2015 Georgia Laws and the Construction Industry

New Laws Impact Georgia Construction Industry
The Georgia General Assembly adjourned sine die on April 2, the 40th and last day of the 2015 legislative session. From that date, Governor Deal had 40 days to sign or veto the 312 bills that successfully passed both houses. To date, the Governed has signed 193 and vetoed 8 bills. This is the first year of a biennial session, meaning that any bill that is still on the table (not voted on) at midnight of sine die can be resumed next year without starting the process over for that particular bill.

One such bill of note to the construction industry is SB 191 regarding Call Before You Dig requirements. This bill would prohibit local governments from varying from the utility and sewer marking requirements of the “Statewide Call Before You Dig” law. Allowing local governments to adopt alternative requirements for marking underground services could lead to 159 county and hundreds of municipal standards with which workers would need to be familiar. If this bill is taken up again next session, it only needs to pass the House before being considered by the Governor.

More successful bills this session include The Partnership for Public Facilities and Infrastructure Act, SB 59 , which was signed into law on May 5. The so-called P3 Act allows the state, state agencies, and local governments to partner with the private section to finance, construct, and operate qualifying projects. As such projects are broadly defined as “meeting a public purpose or public need,” many types of projects may qualify, ranging from airports to courthouses to wastewater facilities. The private sector may submit both solicited and unsolicited proposals to participating government entities. Specific guidelines and processes for submission to local governments and state-level entities are provided for legislatively.

HB 170: Transportation Funding Act of 2015 , sponsored by Representative Jay Roberts, was signed into law by the Governor on May 4th.
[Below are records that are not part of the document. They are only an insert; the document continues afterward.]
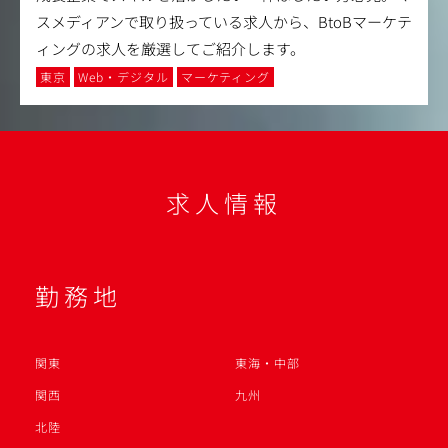
スメディアンで取り扱っている求人から、BtoBマーケテ
ィングの求人を厳選してご紹介します。
東京
Web・デジタル
マーケティング
求人情報
勤務地
関東
東海・中部
関西
九州
北陸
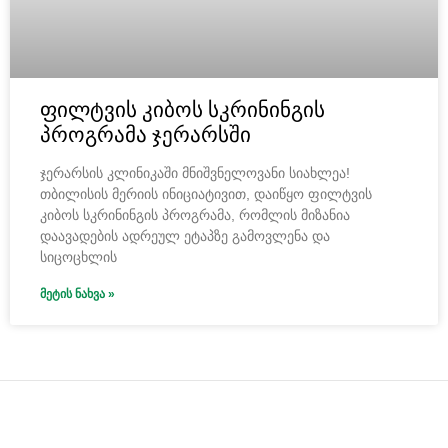
ფილტვის კიბოს სკრინინგის
პროგრამა ჯერარსში
ჯერარსის კლინიკაში მნიშვნელოვანი სიახლეა!
თბილისის მერიის ინიციატივით, დაიწყო ფილტვის
კიბოს სკრინინგის პროგრამა, რომლის მიზანია
დაავადების ადრეულ ეტაპზე გამოვლენა და
სიცოცხლის
ᲛᲔᲢᲘᲡ ᲜᲐᲮᲕᲐ »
This law provides significant transportation infrastructure funding – $1 billion – to improve and repair existing roads and bridges. This law will address the maintenance backlog plaguing Georgia’s infrastructure and will fund projects such as pothole filling, road resurfacing, and bridge buttressing. Transportation officials successfully argued that $1 billion is the minimum amount needed to bring the roads and bridges up to standards. These funds will be generated by a 6 cents gas tax, a $5/night hotel stay fee, and additional fees on electric vehicles and heavy trucks. This new law also allows counties to propose additional sales tax for local projects. In addition to addressing motorist safety and mobility concerns, this new law is expected to create jobs.

HB 341 relating to certification of certain professionals by the Building Officials Association of Georgia (BOAG) was signed into law on May 6. This law applies to qualified inspectors of state building, plumbing, and electrical codes. While such inspectors were previously required to hold ICC certifications, BOAG certifications with certain testing requirements will not also be acceptable. BOAG represents local government building code officials and those involved in building design, construction, testing, and research of the code industry.
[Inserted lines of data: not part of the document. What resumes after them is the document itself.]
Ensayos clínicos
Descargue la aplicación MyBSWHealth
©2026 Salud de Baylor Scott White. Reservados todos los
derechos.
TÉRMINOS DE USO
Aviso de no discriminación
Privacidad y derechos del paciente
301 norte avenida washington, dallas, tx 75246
HB 255 , signed into law on May 4, requires that Georgia only acknowledge green building standards that give equal credits to Georgia timber products. This means that any state building project seeking green certification may only use the certification systems that equally credit Georgia forest products under the Sustainable Forestry Initiative, the American Tree Farm System, and the Forest Stewardship Council. While heralded as a win for state economic development, critics are concerned that it is an infringement on the free market as many of the green certification systems will no longer be a viable option for many state construction projects.